§ Exercise details: Go through the data line by line and count the lines that hold "Defender". Reply with the total only.

[Collected data]
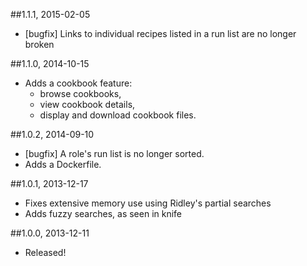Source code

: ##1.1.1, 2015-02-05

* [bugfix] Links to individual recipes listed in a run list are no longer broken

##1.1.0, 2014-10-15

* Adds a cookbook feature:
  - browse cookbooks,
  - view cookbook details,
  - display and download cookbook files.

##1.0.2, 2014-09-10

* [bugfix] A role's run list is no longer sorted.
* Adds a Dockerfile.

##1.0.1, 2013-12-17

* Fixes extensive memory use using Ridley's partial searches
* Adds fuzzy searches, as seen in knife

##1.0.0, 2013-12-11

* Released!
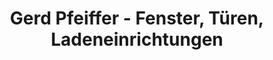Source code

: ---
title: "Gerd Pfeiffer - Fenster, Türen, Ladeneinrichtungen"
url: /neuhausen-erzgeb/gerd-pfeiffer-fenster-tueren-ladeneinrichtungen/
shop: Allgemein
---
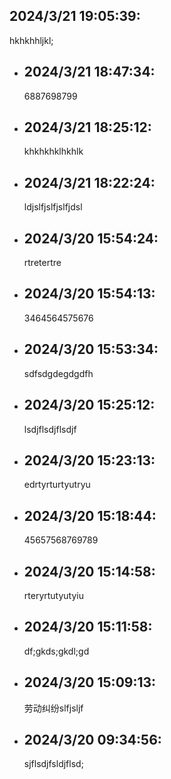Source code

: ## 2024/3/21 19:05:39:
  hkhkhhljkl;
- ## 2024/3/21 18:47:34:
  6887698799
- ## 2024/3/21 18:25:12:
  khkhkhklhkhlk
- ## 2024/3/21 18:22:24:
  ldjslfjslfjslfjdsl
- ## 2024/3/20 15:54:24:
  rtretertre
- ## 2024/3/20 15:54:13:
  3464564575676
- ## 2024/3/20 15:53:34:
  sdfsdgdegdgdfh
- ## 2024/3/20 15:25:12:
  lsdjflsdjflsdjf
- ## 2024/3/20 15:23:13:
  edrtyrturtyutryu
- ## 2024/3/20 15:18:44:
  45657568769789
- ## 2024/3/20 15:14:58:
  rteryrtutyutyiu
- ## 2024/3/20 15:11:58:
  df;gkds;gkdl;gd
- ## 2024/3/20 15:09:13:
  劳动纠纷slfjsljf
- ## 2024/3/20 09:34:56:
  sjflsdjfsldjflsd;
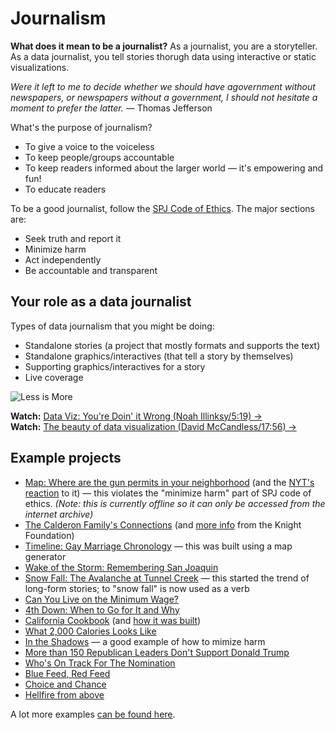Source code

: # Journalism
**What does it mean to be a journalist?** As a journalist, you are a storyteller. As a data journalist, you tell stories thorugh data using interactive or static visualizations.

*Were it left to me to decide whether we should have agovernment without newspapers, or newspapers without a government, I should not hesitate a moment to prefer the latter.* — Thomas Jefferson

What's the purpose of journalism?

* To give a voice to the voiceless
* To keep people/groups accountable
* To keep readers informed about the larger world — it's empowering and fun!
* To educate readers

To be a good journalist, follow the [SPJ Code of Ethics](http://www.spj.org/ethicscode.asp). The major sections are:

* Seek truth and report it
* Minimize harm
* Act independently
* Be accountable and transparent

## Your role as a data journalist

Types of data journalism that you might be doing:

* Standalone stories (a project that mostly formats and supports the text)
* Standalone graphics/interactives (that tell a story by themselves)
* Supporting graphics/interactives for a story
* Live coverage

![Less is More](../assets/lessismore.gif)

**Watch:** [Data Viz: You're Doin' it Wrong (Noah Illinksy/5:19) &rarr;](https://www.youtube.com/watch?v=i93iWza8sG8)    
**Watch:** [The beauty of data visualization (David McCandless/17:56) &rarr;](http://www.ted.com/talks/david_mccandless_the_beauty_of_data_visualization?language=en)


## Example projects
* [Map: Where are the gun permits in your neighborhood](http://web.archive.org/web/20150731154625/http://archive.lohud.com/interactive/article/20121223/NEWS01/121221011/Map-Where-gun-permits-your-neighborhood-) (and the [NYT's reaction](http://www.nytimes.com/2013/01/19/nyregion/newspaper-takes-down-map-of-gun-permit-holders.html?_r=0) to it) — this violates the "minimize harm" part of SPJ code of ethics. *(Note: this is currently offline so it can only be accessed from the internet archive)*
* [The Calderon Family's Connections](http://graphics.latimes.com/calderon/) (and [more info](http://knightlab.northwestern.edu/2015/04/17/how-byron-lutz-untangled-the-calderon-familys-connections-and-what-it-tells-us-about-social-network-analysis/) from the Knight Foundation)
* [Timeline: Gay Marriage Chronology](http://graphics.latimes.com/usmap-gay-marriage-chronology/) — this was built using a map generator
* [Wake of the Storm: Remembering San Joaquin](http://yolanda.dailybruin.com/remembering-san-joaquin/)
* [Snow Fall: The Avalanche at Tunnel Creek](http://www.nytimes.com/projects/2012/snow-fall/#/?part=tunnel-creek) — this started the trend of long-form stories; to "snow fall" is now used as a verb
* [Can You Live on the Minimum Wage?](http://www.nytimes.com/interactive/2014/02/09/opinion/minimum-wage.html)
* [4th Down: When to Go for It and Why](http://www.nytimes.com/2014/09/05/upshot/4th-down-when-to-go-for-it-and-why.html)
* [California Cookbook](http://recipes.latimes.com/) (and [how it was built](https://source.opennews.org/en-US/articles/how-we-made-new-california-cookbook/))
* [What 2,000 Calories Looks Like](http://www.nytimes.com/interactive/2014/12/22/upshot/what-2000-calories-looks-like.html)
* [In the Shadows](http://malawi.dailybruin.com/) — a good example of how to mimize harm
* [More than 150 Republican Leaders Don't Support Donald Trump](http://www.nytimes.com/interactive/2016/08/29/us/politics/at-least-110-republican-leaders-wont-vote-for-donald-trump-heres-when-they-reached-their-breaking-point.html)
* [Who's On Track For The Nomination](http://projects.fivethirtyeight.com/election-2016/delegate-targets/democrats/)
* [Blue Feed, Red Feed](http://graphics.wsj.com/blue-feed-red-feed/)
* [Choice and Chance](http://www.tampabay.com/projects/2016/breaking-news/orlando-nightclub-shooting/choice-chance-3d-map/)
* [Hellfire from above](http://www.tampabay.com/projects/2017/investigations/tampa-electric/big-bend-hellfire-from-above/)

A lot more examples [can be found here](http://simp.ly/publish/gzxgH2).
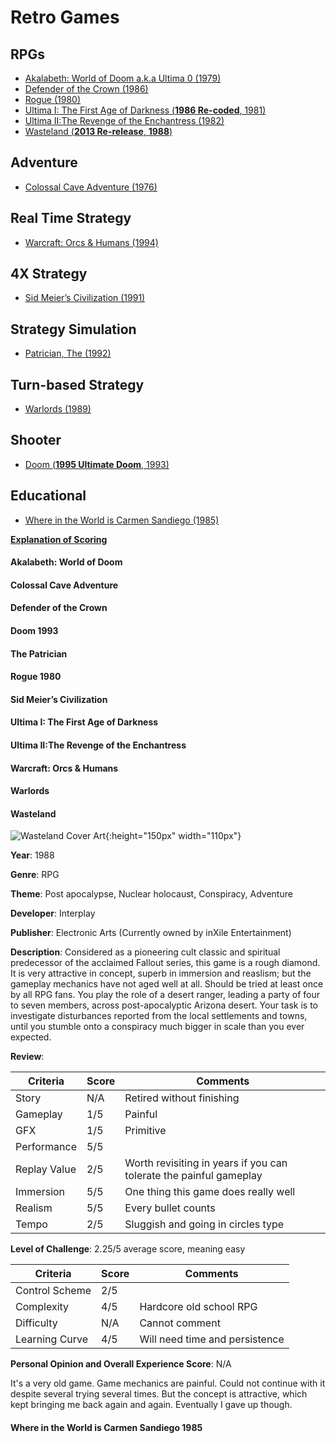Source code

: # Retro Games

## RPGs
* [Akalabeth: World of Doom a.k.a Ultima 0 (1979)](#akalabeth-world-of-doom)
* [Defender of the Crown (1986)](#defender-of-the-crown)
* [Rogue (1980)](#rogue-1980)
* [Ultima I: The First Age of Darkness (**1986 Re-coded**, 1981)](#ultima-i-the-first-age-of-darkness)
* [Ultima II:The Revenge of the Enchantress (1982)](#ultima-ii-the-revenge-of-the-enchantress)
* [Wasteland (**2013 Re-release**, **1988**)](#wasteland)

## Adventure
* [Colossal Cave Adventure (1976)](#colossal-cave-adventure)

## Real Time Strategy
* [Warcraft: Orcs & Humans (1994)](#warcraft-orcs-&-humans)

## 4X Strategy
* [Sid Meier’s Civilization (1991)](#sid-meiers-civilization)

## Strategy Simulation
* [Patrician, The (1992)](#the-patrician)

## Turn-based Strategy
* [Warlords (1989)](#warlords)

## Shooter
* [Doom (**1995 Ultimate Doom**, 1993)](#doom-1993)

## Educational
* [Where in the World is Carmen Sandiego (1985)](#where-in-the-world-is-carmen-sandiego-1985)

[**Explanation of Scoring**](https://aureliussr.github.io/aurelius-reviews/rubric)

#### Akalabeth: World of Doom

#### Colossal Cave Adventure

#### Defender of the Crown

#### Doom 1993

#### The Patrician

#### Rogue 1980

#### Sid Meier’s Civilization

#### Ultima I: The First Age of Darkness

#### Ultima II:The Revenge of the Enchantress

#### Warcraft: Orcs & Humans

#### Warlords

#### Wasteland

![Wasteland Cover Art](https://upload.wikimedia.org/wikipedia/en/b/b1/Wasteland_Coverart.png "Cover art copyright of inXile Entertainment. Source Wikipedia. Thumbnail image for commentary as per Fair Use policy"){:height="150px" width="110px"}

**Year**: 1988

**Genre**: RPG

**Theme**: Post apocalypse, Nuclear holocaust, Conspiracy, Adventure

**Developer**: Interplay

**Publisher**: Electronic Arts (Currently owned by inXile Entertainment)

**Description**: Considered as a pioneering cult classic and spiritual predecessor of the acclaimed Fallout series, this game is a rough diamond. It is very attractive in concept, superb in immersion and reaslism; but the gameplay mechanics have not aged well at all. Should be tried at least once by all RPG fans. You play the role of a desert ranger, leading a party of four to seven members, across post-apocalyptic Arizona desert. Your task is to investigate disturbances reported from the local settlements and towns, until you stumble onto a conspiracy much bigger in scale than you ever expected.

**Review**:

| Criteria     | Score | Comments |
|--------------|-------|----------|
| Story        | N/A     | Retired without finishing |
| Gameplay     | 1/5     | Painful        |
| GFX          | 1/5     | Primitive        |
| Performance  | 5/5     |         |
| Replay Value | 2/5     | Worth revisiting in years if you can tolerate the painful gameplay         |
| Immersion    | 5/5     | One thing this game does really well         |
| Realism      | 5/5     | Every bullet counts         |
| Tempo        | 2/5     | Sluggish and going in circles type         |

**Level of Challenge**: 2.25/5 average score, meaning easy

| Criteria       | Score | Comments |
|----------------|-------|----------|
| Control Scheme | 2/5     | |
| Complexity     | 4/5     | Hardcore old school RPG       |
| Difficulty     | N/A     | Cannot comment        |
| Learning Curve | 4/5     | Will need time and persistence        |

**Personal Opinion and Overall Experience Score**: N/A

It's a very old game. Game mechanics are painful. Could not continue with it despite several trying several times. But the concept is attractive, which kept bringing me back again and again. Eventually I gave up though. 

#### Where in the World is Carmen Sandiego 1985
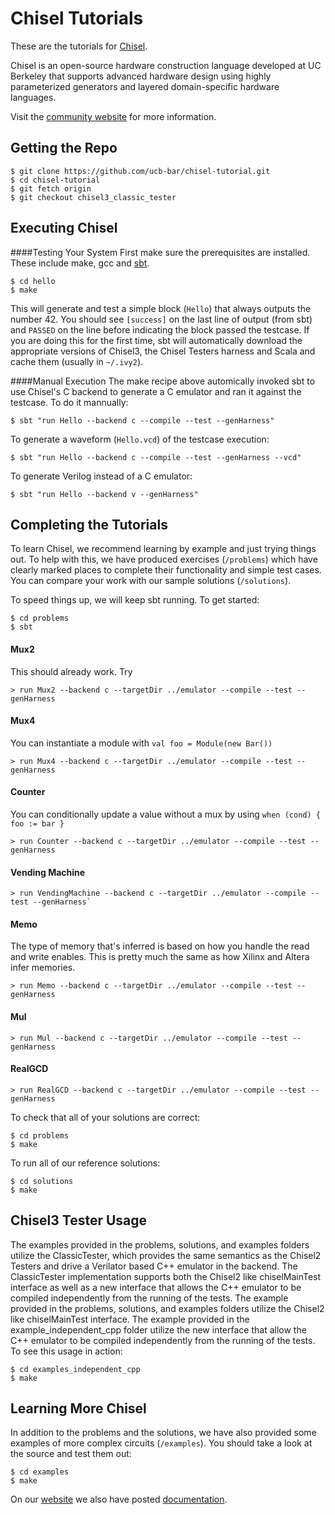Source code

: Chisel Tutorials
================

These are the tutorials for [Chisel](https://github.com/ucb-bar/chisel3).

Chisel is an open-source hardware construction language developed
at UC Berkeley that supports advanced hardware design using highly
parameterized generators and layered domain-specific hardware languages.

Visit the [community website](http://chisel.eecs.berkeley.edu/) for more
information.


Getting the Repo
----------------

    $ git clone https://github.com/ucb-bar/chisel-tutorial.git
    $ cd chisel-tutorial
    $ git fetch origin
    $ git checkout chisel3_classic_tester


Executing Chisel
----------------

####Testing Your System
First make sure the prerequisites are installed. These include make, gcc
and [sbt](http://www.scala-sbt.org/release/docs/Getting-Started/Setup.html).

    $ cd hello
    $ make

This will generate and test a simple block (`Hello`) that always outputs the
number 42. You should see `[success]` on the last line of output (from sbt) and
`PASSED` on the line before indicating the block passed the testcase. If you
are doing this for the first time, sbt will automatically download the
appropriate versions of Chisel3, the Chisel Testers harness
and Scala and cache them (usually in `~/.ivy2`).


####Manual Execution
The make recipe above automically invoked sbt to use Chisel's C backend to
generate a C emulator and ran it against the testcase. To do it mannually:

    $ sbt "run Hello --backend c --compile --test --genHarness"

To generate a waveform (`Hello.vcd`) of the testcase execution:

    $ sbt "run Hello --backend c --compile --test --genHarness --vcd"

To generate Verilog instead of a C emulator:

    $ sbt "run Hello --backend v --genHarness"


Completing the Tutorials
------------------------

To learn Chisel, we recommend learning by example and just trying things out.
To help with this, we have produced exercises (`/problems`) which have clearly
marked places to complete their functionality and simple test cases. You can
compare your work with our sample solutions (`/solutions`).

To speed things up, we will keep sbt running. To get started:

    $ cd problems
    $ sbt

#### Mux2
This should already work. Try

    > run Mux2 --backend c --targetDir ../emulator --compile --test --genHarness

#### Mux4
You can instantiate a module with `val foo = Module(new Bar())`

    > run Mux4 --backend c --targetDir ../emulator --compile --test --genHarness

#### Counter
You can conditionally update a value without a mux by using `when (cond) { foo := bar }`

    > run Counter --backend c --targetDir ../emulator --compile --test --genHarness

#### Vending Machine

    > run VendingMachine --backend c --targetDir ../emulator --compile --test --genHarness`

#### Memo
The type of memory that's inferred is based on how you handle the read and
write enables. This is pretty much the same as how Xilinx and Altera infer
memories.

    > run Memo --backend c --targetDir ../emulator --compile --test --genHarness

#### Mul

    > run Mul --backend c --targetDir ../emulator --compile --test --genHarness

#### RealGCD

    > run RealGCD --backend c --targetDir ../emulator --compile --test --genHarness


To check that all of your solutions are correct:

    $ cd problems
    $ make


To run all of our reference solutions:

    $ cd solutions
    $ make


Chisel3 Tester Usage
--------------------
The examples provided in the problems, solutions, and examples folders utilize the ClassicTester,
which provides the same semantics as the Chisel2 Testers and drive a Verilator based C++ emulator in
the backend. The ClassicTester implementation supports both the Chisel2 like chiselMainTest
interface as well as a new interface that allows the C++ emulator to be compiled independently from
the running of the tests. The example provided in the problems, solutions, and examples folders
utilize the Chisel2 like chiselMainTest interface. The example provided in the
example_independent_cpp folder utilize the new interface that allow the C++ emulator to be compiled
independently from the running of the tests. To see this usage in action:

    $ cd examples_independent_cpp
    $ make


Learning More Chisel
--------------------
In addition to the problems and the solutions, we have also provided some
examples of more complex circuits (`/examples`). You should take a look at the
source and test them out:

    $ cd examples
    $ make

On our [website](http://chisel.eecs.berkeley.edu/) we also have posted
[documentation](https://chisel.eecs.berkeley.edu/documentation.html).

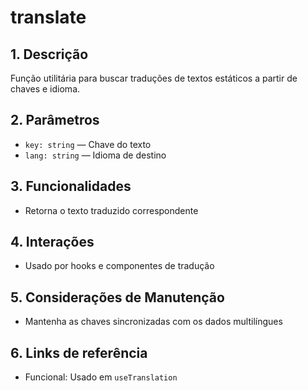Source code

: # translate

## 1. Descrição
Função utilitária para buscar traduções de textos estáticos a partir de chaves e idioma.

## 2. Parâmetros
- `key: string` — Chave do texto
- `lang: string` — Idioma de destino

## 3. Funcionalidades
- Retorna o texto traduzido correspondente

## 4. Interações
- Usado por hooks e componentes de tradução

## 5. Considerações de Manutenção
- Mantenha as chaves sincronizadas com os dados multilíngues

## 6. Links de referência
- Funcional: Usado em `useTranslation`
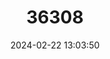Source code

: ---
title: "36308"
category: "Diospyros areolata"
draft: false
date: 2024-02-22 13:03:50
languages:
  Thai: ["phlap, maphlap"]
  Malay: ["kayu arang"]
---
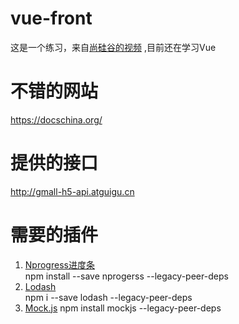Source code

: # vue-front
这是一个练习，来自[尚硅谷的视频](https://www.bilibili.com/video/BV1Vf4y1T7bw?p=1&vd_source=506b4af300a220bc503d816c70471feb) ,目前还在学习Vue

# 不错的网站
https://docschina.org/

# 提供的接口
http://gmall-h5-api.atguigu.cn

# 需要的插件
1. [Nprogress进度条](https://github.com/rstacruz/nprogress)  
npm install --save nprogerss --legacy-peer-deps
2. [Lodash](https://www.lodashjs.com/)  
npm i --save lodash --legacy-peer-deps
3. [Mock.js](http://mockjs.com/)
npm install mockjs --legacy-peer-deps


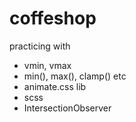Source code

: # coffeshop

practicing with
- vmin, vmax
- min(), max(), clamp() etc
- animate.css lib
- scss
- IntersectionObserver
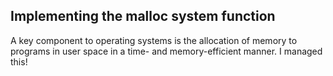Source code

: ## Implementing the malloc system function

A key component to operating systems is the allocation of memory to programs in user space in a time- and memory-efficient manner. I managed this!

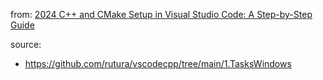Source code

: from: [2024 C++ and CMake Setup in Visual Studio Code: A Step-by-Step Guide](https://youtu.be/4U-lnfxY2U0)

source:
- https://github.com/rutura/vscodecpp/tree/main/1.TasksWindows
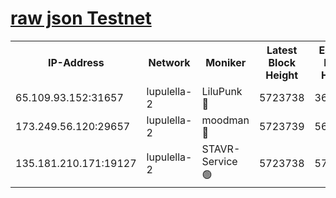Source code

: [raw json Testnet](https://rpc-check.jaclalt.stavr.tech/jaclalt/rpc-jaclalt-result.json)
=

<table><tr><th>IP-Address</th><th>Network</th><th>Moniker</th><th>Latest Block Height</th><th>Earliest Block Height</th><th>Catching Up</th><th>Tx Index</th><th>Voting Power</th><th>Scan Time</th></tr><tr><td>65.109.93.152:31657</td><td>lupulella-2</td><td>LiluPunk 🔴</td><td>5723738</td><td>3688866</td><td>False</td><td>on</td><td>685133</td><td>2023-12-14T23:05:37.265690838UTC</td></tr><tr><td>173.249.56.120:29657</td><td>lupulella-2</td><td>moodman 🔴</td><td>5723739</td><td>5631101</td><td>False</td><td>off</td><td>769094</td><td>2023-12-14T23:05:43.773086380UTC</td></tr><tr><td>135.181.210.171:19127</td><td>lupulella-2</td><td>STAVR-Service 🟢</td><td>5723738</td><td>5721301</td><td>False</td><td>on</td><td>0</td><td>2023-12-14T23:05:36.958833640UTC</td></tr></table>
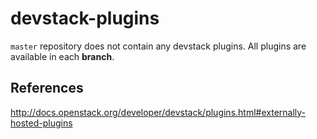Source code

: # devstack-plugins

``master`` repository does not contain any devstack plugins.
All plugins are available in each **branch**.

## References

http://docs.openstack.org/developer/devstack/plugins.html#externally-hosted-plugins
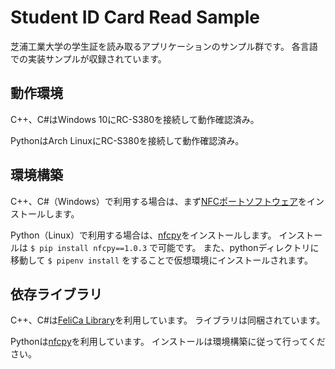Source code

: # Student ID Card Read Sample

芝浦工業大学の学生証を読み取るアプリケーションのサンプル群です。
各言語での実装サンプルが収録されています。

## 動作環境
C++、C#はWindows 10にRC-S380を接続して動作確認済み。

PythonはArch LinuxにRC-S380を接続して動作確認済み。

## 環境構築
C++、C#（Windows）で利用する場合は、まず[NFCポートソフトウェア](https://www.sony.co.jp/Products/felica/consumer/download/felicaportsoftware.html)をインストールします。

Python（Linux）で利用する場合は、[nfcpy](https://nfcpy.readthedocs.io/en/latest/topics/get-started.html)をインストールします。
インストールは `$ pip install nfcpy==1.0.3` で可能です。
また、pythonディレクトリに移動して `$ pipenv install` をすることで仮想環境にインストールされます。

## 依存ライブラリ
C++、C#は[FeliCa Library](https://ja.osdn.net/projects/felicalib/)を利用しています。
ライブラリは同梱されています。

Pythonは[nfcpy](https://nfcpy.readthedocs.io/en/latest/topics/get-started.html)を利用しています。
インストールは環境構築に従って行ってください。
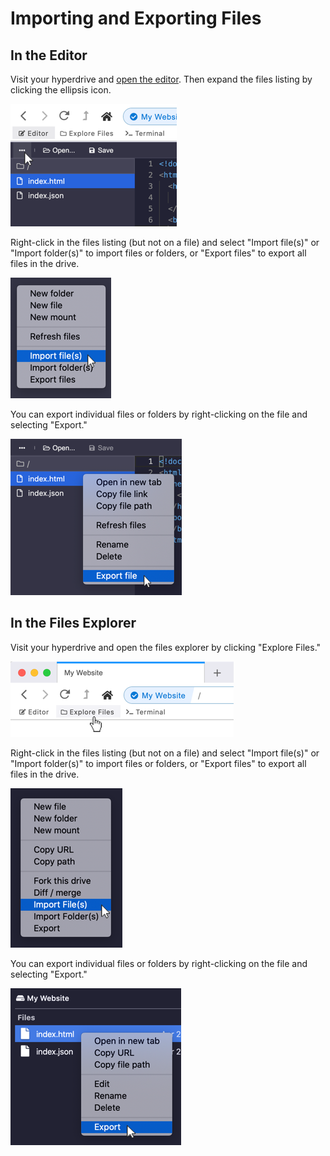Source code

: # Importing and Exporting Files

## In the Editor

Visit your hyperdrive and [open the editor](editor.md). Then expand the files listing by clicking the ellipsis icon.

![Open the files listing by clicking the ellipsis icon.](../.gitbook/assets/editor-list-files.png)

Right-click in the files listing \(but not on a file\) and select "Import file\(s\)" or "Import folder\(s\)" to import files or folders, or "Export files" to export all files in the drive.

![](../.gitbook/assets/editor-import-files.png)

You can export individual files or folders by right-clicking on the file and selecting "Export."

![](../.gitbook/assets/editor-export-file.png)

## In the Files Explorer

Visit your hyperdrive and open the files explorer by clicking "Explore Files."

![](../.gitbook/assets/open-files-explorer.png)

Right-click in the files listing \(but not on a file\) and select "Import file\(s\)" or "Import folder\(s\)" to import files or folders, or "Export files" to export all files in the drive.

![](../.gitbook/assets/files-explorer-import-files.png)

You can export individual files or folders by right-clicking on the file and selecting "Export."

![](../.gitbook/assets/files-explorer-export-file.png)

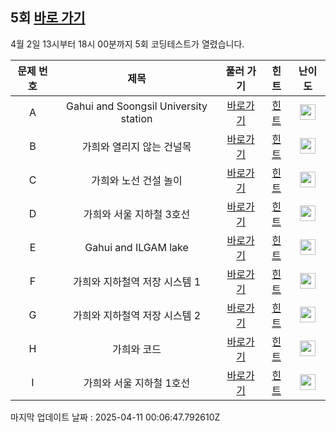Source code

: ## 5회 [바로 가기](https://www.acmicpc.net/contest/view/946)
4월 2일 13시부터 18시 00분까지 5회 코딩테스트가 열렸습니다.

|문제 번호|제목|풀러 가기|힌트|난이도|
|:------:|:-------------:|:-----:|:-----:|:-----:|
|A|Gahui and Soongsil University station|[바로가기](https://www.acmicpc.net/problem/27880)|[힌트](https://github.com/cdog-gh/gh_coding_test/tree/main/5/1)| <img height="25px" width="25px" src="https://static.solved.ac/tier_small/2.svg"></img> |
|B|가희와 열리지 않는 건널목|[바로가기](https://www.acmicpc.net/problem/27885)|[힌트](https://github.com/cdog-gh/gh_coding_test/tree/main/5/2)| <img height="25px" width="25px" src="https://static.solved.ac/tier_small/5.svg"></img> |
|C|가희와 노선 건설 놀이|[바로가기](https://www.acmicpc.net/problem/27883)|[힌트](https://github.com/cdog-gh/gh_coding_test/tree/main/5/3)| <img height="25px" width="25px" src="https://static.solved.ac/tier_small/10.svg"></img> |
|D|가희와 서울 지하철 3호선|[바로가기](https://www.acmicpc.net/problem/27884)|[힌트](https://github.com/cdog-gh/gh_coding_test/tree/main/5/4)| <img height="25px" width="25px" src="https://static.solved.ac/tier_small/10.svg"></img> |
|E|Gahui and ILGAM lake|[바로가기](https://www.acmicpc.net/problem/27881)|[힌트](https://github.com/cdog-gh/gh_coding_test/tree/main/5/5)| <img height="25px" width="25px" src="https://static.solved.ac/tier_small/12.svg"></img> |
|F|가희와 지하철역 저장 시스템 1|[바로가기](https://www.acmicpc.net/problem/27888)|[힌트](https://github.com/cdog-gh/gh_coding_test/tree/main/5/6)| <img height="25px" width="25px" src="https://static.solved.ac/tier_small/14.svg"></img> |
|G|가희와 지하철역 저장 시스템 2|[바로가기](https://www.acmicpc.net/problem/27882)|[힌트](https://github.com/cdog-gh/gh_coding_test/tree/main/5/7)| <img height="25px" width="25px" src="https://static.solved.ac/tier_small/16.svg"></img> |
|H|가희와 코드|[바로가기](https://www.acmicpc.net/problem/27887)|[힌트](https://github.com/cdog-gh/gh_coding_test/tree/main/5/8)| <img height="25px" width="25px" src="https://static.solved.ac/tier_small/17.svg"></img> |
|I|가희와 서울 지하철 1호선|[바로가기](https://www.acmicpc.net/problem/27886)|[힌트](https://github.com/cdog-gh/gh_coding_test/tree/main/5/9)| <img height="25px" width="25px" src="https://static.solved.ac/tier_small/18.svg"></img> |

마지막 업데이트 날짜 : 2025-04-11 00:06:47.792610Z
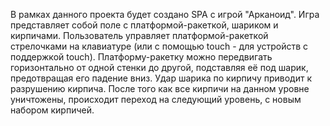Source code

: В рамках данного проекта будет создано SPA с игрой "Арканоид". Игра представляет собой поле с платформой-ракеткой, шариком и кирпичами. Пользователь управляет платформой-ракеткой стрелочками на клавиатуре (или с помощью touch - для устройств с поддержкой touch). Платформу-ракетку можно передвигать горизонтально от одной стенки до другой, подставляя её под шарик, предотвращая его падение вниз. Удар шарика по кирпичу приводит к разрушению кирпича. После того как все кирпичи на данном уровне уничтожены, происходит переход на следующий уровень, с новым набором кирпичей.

§ Your response: 2